Increasingly, fire ants have also been found nesting in water meter casings, computers, t.v.’s, wall voids, around plumbing, and under carpeting in structures. Their presence inside can threaten pets, children and sleeping or bedridden people. You can usually quickly control them with diluted enzyme cleaners or carbon dioxide or aerosol foam insulation or steam them with a Vapor Dragon®. The ants have also been found invading and chewing on insulation on wiring and moving soil into these areas causing power failures in outdoor electrical equipment, apparently attracted (like many ants) to the electrical fields or impulses. Infested sites include household electric meters, air conditioning units, traffic signal control boxes, and even airport runway lights. Where you can not safely use diluted enzyme cleaners or steam or aerosol foam insulation, you can spray them with WD40 or carefully vacuum them up or you can follow foraging ant trails (at night if needed, with a red light) to the nesting area and then you can treat these areas with talcum or medicated body powder or food-grade DE or Comet® cleanser, or you can use some bands of Vaseline® or Tanglefoot® to trap them or keep them out. The Solar Ant Chamber™ takes advantage of the fire ants’ attraction to electrical impulses. Call them at 1-800-472-5024 and ask how the cone that is pushed into the mound uses sunlight to kill fire ants.

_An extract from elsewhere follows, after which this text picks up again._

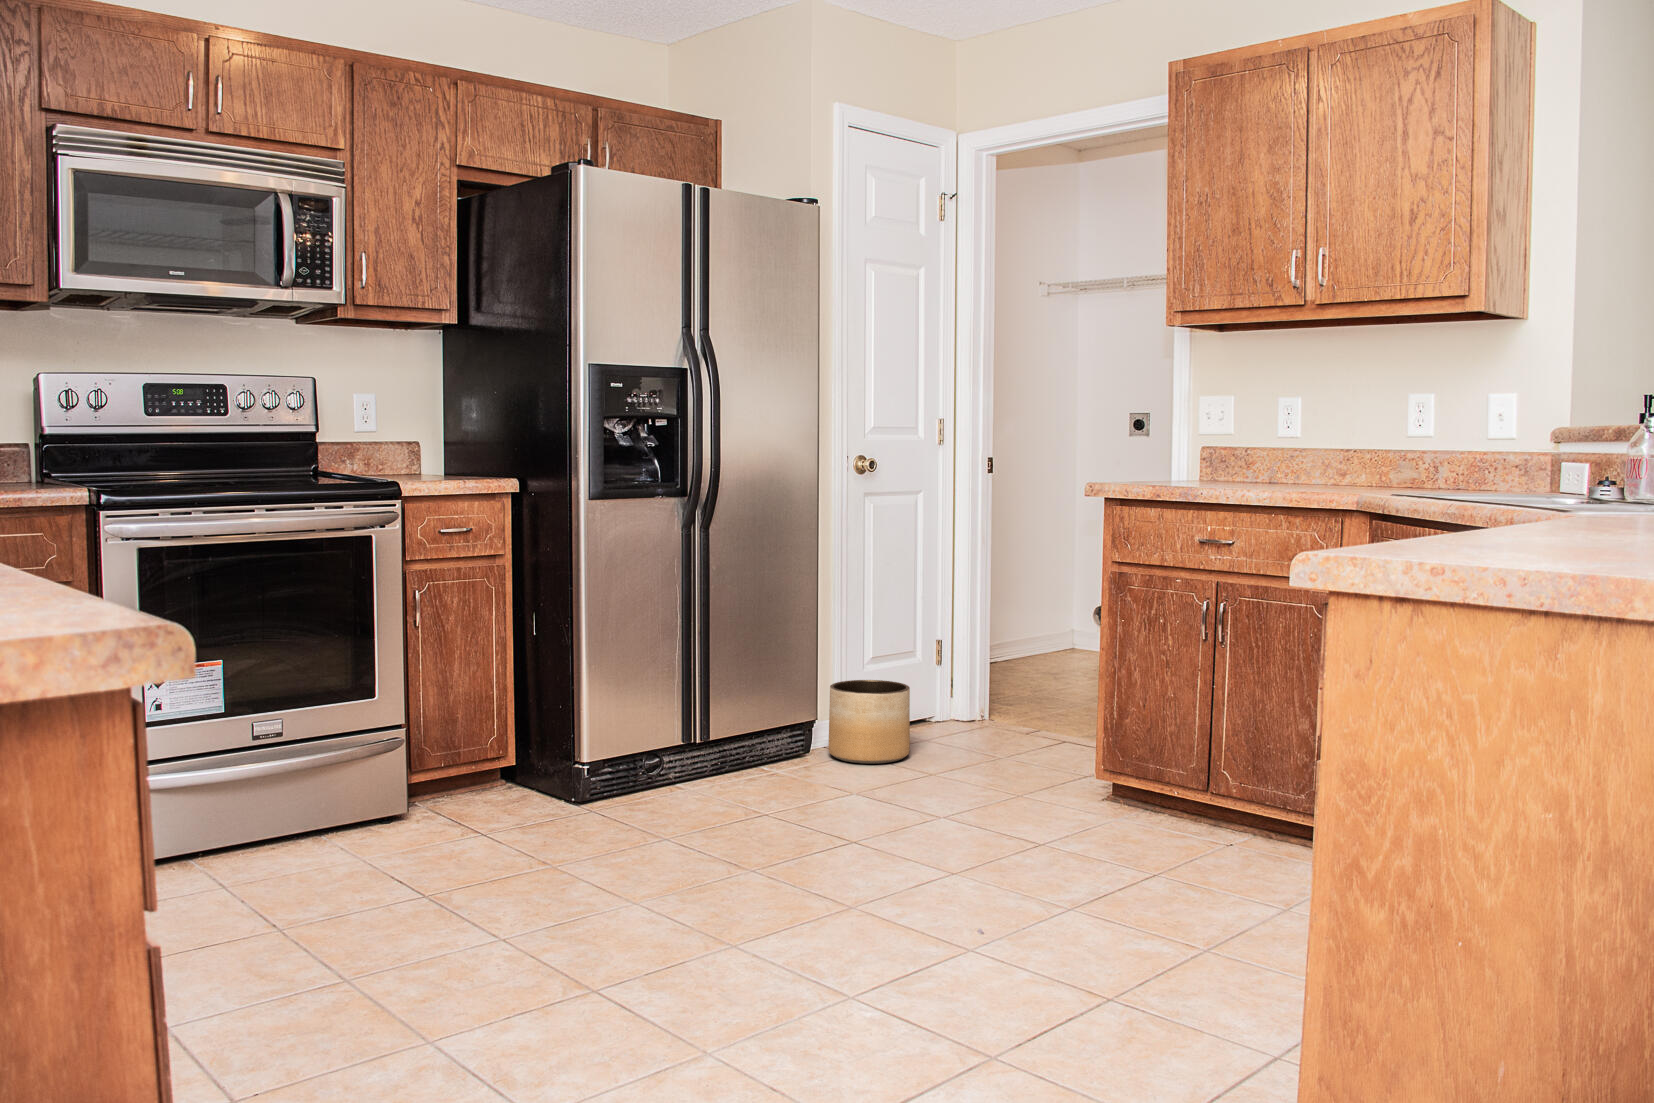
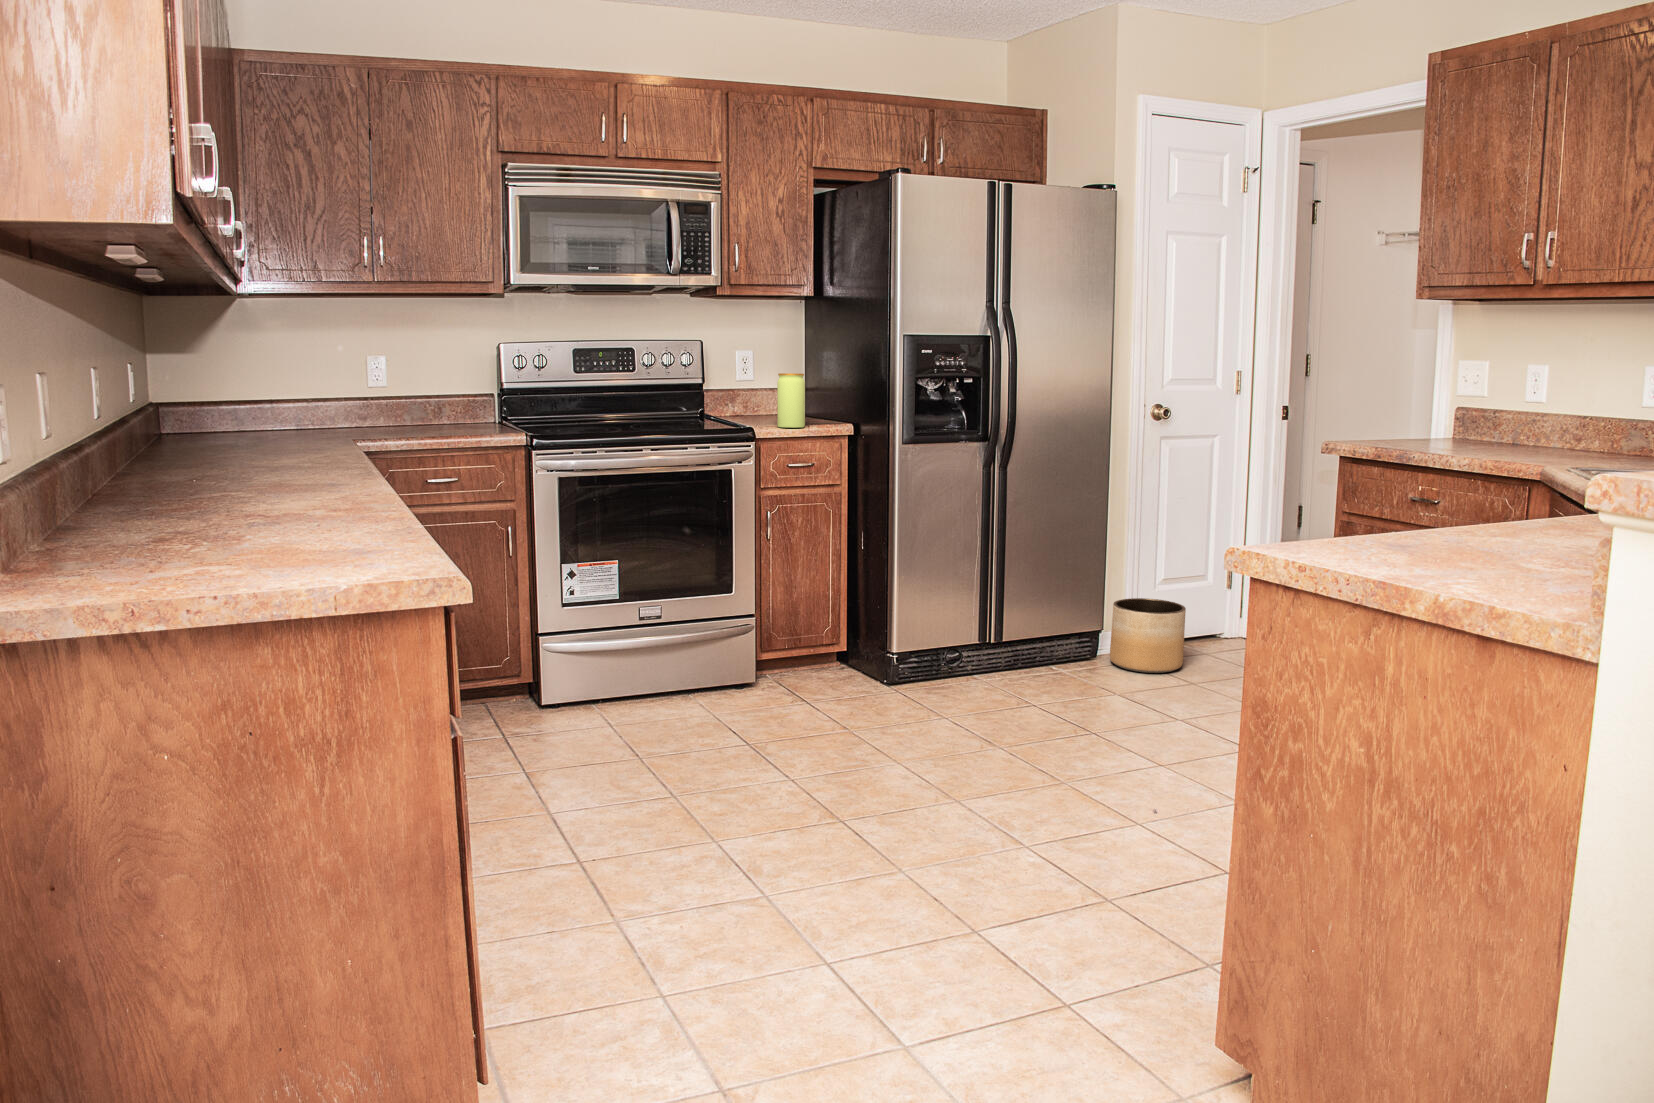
jar: none [425,415,461,483] -> present [777,373,805,428]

Fire ants are mainly beneficial insects - when they are left alone - because they are truly voracious predators that feed on pests such as fleas, filth breeding flies, horn flies, boll weevils, sugarcane borer, ticks, and cockroaches.  The Imported Fire Ant is credited with having dramatically reduced the range of the Lone Star Tick, a serious livestock pest.  When left alone, this also may deter multiple-queen colony formations.

In the South, during the summer, usually after a rain, hundreds of winged fire ants will ascend from their mounds to mate 300-800 feet in the air. The males quickly drop to the ground and die, their only purpose in life fulfilled. The females, now queens, drift downward to start new colonies; on a windy day, this may be as far as five miles away. The queens burrow into holes and begin laying eggs. Two months later there will be several thousand, each queen capable of laying 1,500 to 1,600 eggs a day. In a year, a new colony can be 100,000 strong. A mature colony can contain over 4000,000 ants. The process can repeat up to eight times each summer, spreading the ants 20 to 30 miles a year. There can be 35 million ants per acre that are constantly foraging and will eat anything that sits still for less than a minute - they will find it, kill it if they can, and then try to eat it.